:: REQUIREMENT ::
Give back all of the records, exactly and completely.

:: DATA TO USE ::
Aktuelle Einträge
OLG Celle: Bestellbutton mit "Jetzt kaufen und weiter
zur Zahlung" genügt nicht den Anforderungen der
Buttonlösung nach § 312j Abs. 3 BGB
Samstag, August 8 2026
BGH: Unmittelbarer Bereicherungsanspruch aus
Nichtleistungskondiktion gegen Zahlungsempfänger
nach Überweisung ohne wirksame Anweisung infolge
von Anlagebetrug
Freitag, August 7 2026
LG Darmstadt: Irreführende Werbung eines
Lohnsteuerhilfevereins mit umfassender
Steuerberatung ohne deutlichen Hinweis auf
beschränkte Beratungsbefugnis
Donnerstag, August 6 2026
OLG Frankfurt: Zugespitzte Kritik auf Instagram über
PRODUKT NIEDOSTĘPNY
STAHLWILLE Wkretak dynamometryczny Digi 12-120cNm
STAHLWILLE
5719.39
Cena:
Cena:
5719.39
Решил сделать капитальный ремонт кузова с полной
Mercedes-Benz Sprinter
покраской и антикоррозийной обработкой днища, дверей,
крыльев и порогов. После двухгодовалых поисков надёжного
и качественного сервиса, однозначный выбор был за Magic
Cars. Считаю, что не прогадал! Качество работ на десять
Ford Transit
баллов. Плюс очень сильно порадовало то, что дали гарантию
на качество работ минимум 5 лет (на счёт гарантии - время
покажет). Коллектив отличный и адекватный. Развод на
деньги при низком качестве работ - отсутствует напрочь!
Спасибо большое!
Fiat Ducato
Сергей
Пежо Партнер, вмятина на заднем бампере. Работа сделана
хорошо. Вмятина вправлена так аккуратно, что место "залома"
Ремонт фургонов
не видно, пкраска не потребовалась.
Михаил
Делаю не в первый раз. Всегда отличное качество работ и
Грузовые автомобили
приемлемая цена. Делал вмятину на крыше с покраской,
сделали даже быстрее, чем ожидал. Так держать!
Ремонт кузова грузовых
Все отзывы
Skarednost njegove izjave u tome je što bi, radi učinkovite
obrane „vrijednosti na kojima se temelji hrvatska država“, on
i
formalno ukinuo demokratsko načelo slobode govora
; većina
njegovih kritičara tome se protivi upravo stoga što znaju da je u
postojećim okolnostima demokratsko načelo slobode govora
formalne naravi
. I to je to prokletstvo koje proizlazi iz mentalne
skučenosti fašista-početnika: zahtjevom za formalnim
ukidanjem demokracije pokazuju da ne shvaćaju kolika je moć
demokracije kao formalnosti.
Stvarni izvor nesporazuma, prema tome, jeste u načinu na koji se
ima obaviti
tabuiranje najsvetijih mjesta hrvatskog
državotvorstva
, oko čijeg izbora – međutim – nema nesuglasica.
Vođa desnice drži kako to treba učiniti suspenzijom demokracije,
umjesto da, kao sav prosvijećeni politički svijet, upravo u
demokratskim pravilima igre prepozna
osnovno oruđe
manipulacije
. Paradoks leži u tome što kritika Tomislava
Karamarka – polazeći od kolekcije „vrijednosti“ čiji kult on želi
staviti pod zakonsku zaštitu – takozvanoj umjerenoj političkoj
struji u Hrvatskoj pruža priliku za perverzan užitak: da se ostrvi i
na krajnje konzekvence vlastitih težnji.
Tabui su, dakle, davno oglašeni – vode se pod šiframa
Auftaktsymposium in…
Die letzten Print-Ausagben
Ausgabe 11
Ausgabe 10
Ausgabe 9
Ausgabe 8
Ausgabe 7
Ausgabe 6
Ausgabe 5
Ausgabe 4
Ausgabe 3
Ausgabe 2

:: FINISHED TASK ::
Aktuelle Einträge
OLG Celle: Bestellbutton mit "Jetzt kaufen und weiter
zur Zahlung" genügt nicht den Anforderungen der
Buttonlösung nach § 312j Abs. 3 BGB
Samstag, August 8 2026
BGH: Unmittelbarer Bereicherungsanspruch aus
Nichtleistungskondiktion gegen Zahlungsempfänger
nach Überweisung ohne wirksame Anweisung infolge
von Anlagebetrug
Freitag, August 7 2026
LG Darmstadt: Irreführende Werbung eines
Lohnsteuerhilfevereins mit umfassender
Steuerberatung ohne deutlichen Hinweis auf
beschränkte Beratungsbefugnis
Donnerstag, August 6 2026
OLG Frankfurt: Zugespitzte Kritik auf Instagram über
PRODUKT NIEDOSTĘPNY
STAHLWILLE Wkretak dynamometryczny Digi 12-120cNm
STAHLWILLE
5719.39
Cena:
Cena:
5719.39
Решил сделать капитальный ремонт кузова с полной
Mercedes-Benz Sprinter
покраской и антикоррозийной обработкой днища, дверей,
крыльев и порогов. После двухгодовалых поисков надёжного
и качественного сервиса, однозначный выбор был за Magic
Cars. Считаю, что не прогадал! Качество работ на десять
Ford Transit
баллов. Плюс очень сильно порадовало то, что дали гарантию
на качество работ минимум 5 лет (на счёт гарантии - время
покажет). Коллектив отличный и адекватный. Развод на
деньги при низком качестве работ - отсутствует напрочь!
Спасибо большое!
Fiat Ducato
Сергей
Пежо Партнер, вмятина на заднем бампере. Работа сделана
хорошо. Вмятина вправлена так аккуратно, что место "залома"
Ремонт фургонов
не видно, пкраска не потребовалась.
Михаил
Делаю не в первый раз. Всегда отличное качество работ и
Грузовые автомобили
приемлемая цена. Делал вмятину на крыше с покраской,
сделали даже быстрее, чем ожидал. Так держать!
Ремонт кузова грузовых
Все отзывы
Skarednost njegove izjave u tome je što bi, radi učinkovite
obrane „vrijednosti na kojima se temelji hrvatska država“, on
i
formalno ukinuo demokratsko načelo slobode govora
; većina
njegovih kritičara tome se protivi upravo stoga što znaju da je u
postojećim okolnostima demokratsko načelo slobode govora
formalne naravi
. I to je to prokletstvo koje proizlazi iz mentalne
skučenosti fašista-početnika: zahtjevom za formalnim
ukidanjem demokracije pokazuju da ne shvaćaju kolika je moć
demokracije kao formalnosti.
Stvarni izvor nesporazuma, prema tome, jeste u načinu na koji se
ima obaviti
tabuiranje najsvetijih mjesta hrvatskog
državotvorstva
, oko čijeg izbora – međutim – nema nesuglasica.
Vođa desnice drži kako to treba učiniti suspenzijom demokracije,
umjesto da, kao sav prosvijećeni politički svijet, upravo u
demokratskim pravilima igre prepozna
osnovno oruđe
manipulacije
. Paradoks leži u tome što kritika Tomislava
Karamarka – polazeći od kolekcije „vrijednosti“ čiji kult on želi
staviti pod zakonsku zaštitu – takozvanoj umjerenoj političkoj
struji u Hrvatskoj pruža priliku za perverzan užitak: da se ostrvi i
na krajnje konzekvence vlastitih težnji.
Tabui su, dakle, davno oglašeni – vode se pod šiframa
Auftaktsymposium in…
Die letzten Print-Ausagben
Ausgabe 11
Ausgabe 10
Ausgabe 9
Ausgabe 8
Ausgabe 7
Ausgabe 6
Ausgabe 5
Ausgabe 4
Ausgabe 3
Ausgabe 2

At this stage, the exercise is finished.